The Autodromo Internazionale Enzo e Dino Ferrari (commonly known as Imola) is a permanent racing circuit which held the 1980 Italian Grand Prix and all subsequent runnings of the San Marino Grand Prix until 2006. It is currently undergoing redevelopments with the aim of returning it to the Formula One calendar. The circuit is notorious as the home of the 1994 San Marino Grand Prix during which Roland Ratzenberger and Ayrton Senna were both killed.
The original layout of the Imola circuit featured several flat-out sections connected by tight hairpins. At first, the run from Rivazza (map bottom left) and Tosa (top right) was flat out, as was the run from Aqua Minerale to Rivazza. This meant that drivers reached very high speeds through Tamburello and Villeneuve. However, by 1980, the track was modified to slow cars slightly by adding a tight double-chicane between Rivazza and the Start/Finish line.
From the start line, the circuit ran through a quick left-hander (Tamburello) which was taken flat-out. From here, a short straight leads to a flat right-hader (Villeneuve) and tight left (Tosa). Following a short straight, and quick sweeping left hander lies Aqua Minerale, a tight right-left-right chicane. Over a crest is the right-left chicane, Variante Alta. Then down the hill to the double left hand Rivazza turns. Then back up the hill for a quick right-left and slower left-right (Variante Bassa) and on to the finish line.
Over 14 years on this layout, numerous major accidents occurred. Many of these, including seperate terrifying crashes involving Nelson Piquet, Gerhard Berger and Michele Alboreto, occurred at the notorious Tamburello Curve. Tamburello was a flat-out left-hander with very little run-off and a concrete wall outside of the track.
In the Friday practice session of the 1994 San Marino Grand Prix, Rubens Barrichello was injured at Variante Bassa when his car was launched over the kerbs into a tyre barrier at high speed. On Saturday, after damaging his front wing on a previous lap, Roland Ratzenberger was killed when he failed to negotiate the Villeneuve corner and crashed heavily into the concrete wall at around 200mph, fatally fracturing his neck. The following day, during the race, three-time World Champion Ayrton Senna was also killed when his Williams-Renault went straight on at Tamburello and he hit the concrete wall at around 135mph. Though not badly injured by the impact, a piece of Senna's suspension wishbone penetrated the driver's helmet, causing fatal injuries.
In response to the accidents at the 1994 event, the FIA demanded that changes must be made to the circuit to improve the safety of the drivers. These changes were made ahead of the 1995 San Marino Grand Prix.
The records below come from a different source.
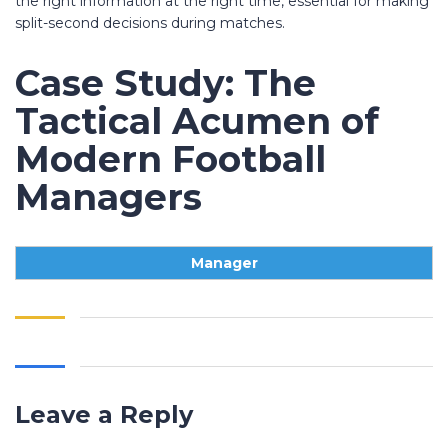
the right information at the right time, essential for making
split-second decisions during matches.
Case Study: The
Tactical Acumen of
Modern Football
Managers
Manager
Leave a Reply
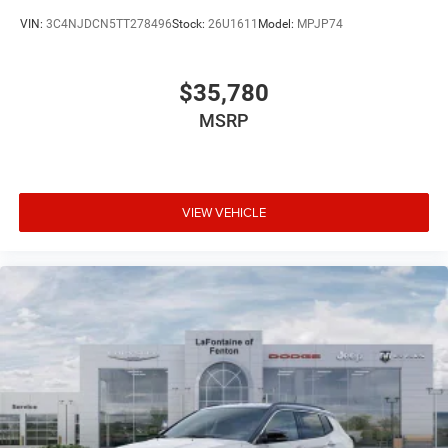
VIN:
3C4NJDCN5TT278496
Stock:
26U1611
Model:
MPJP74
$35,780
MSRP
VIEW VEHICLE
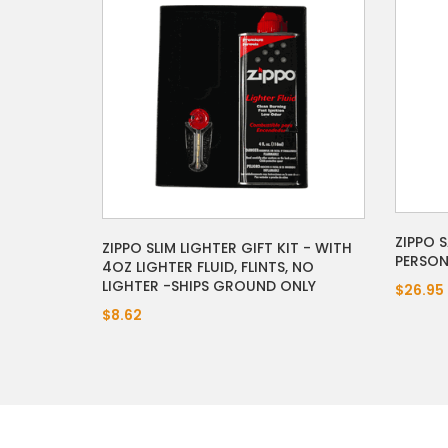
ZIPPO 
ZIPPO SLIM LIGHTER GIFT KIT - WITH
PERSON
4OZ LIGHTER FLUID, FLINTS, NO
LIGHTER -SHIPS GROUND ONLY
$26.95
$8.62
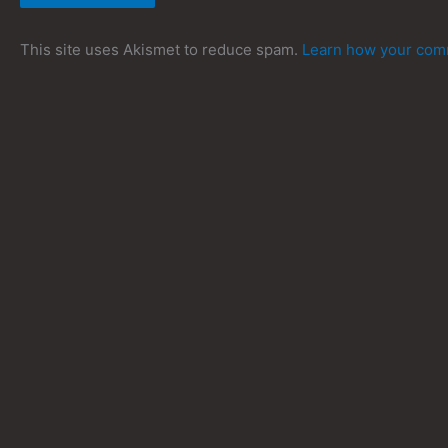
This site uses Akismet to reduce spam.
Learn how your comm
Numerous changes to the Imola circuit were made from the 1995 event onwards:
- Tamburello Curve was transformed into a much slower chicane, and the concrete run-off was replaced by gravel.
- Villeneuve corner was changed from a fast right-hander to a slow left-right chicane.
- The Aqua Minerale chicane was removed, and replaced by a double right-hander.
- Variante Alta was flattened and tightened slightly.
- The first chicane of Variante Bassa was removed, leaving a fast right hander, and a slow left-right chicane.
This layout of the Imola Circuit was used until 2006 after which the event was removed from the calendar.
In an attempt to reinstate the circuit into the Formula One calendar, the circuit was renovated in 2010. The pit lane and garages were demolished and replaced by a modern, extended complex. Variante Bassa was also removed, so that the circuit now runs flat-out from Rivazza to Tamburello. In 2008, the circuit was given a 1T FIA rating, allowing for F1 test events to be held there. In 2011 the circuit was upgraded to a 1 rating, allowing for F1 events to be held there. As yet, however, the circuit has not been reinstated to the calendar.
The following is a list of Formula One World Championship events held at the Imola circuit:
"I think its a great race track. It's got elevation. It's almost like a road track. It is an artificial circuit but they have managed to combine the landscape of the Imola track very, very well indeed. I think it does provide a very enjoyable circuit for the grand prix circuit." John Watson. Eurosport. First Qualifying. 1990 San Marino Grand Prix.
"The spectator area here is nearly packed to capacity. Motor racing, in particular Ferrari racing is almost a religion to these people. Their enthusiasm adds a unique atmosphere to the first race of the European season." Matthew Lorenzo. Eurosport. Second Qualifying. 1990 San Marino Grand Prix.